Industry Icon Pioneer: Bob Lee

by Wendy on October 18, 2017

via RVBusiness.com

Country Coach Inc. founder and RV industry icon Bob Lee, 78, passed away on Oct. 8 at his Oregon home surrounded by family.

“RVIA mourns the passing of Bob Lee, one of the RV industry’s leading innovators and pioneers,” the leadership of the Recreation Vehicle Industry Association (RVIA) stated in a Tuesday (Oct. 17) morning release. “His entrepreneurial spirit and vision shaped and defined the high-end luxury RV market as he successfully founded and built two iconic RV companies in Monaco Coach and Country Coach. He was also a passionate supporter and advocate for RVIA, providing tremendous leadership and guidance as a member of the board of directors for nearly 20 years and as chairman and member of the National Show Committee. He was honored with RVIA’s Distinguished Achievement to the RV Industry Award in 1995 in recognition of his outstanding service to the industry and association. He will be profoundly missed, and on behalf of our membership, we send our heartfelt condolences to his friends and family.”

Born in Klamath Falls, Ore., into a farming and logging family, Lee served in the U.S. Navy and worked at as an equipment buyer for North American Rockwell in the Apollo space program, meeting and marrying wife, Terry, in 1961. In 1968, Lee left the aerospace program and with two friends started a camper manufacturing business in Oregon.

“We left our families and took off up I-5 having no idea where we were going to get off,” Bob reminisced in Family Motor Coaching magazine, adding that they ended up in Junction City and began what would ultimately become Monaco Coach Corp.
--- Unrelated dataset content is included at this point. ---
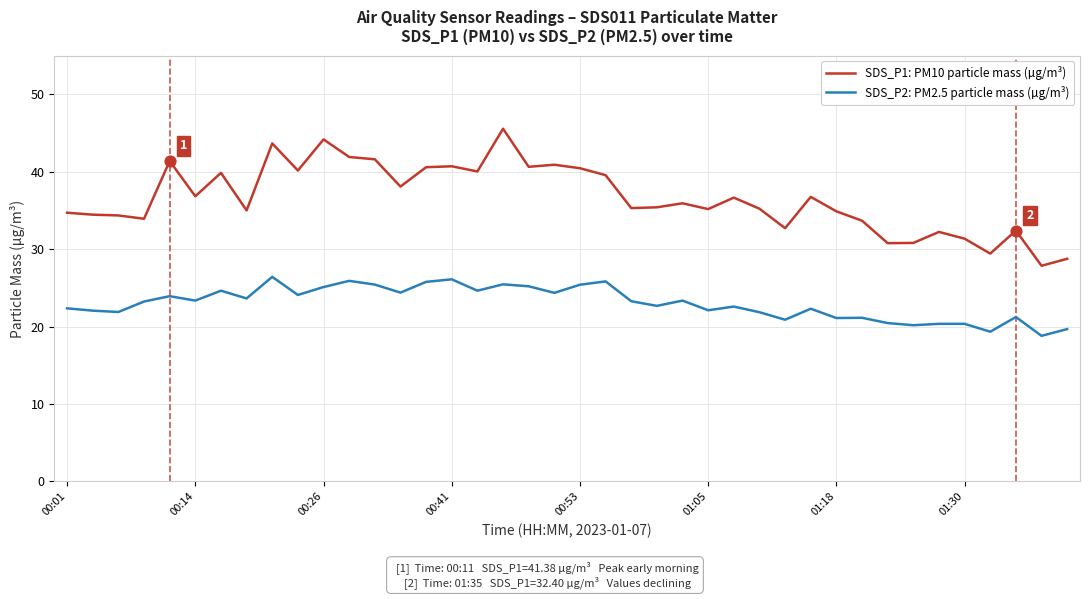

Which series has the largest total across all categories?

SDS_P1: PM10 particle mass (µg/m³)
In 1972, Lee left Monaco to start his own company, working days as an RV service manager at a Ford dealership and building camper canopies in the evenings in a rented garage with partner Lowell Swartz.
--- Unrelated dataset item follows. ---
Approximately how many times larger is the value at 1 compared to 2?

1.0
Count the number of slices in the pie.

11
Lee’s business, incorporated in 1974 as Country Camper after his daughter’s Barbie doll camper, built truck campers. And when the demand for slide-in campers waned in the late 1970s, he decided he wanted “to be in the high end of the RV market as that wasn’t as volatile.” In 1984, his company, renamed Country Coach, grew to encompass more than eight city blocks in Junction City, employing 1,500-plus employees at its peak. “Building hundreds, not thousands per year, allowed Country Coach to focus on the quality upon which the business had been founded,” Lee stated in FMCA’s magazine. “I always told my employees, ‘Build it as if your own mother will be driving it,’ and they did.”